- Work task A
Translate this sentence from the combss documentation into Spanish: "Select the ridge penalty using leave-one-out cross-validation:"

C = len(np.unique(y_train))

model = combss.multinomial.model()
model.fit(X_train, y_train, X_val=X_test, y_val=y_test, q=20, C=C)

print("Best subset:", model.subset)
print("Best accuracy:", model.accuracy)

for k, feat in enumerate(model.subset_list, 1):
    print(f"k={k:2d}  features={feat.tolist()}")

Lambda selection via LOOCV

Select the ridge penalty using leave-one-out cross-validation:

import combss

# Classification
best_lam, best_lam_per_k, cv_df = combss.cv.select_lambda(
    X_train, y_train,
    q=15, C=4,
    model_type='multinomial',
)

# Linear regression
best_lam, best_lam_per_k, cv_df = combss.cv.select_lambda(
    X_train, y_train,
    q=15,
    model_type='linear',
)

API Reference

`combss.linear.model`

Best subset selection for linear regression.

model = combss.linear.model()
model.fit(X_train, y_train, q=10)                          # FW (default), no validation
model.fit(X_train, y_train, X_val, y_val, q=10)            # FW with validation
model.fit(X_train, y_train, X_val, y_val, q=10,            # Original method
          method='original')

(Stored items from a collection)
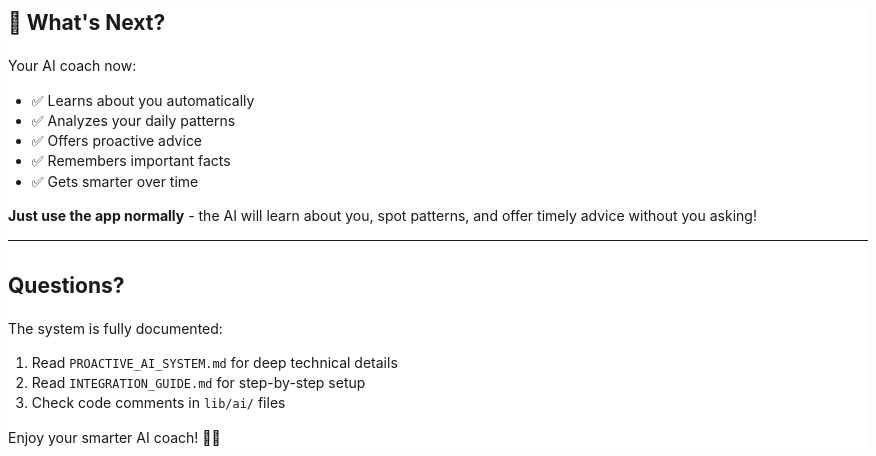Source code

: ## 🎉 What's Next?

Your AI coach now:
- ✅ Learns about you automatically
- ✅ Analyzes your daily patterns
- ✅ Offers proactive advice
- ✅ Remembers important facts
- ✅ Gets smarter over time

**Just use the app normally** - the AI will learn about you, spot patterns, and offer timely advice without you asking!

---

## Questions?

The system is fully documented:
1. Read `PROACTIVE_AI_SYSTEM.md` for deep technical details
2. Read `INTEGRATION_GUIDE.md` for step-by-step setup
3. Check code comments in `lib/ai/` files

Enjoy your smarter AI coach! 🚀🧠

- Work task B
Update the records from the line containing "The system is" through the end of the records, replacing "Read" with "Open" and changing nothing else. Return only those lines.

- Answer space A
Seleccione la penalización ridge mediante validación cruzada dejando uno fuera:

- Answer space B
The system is fully documented:
1. Open `PROACTIVE_AI_SYSTEM.md` for deep technical details
2. Open `INTEGRATION_GUIDE.md` for step-by-step setup
3. Check code comments in `lib/ai/` files

Enjoy your smarter AI coach! 🚀🧠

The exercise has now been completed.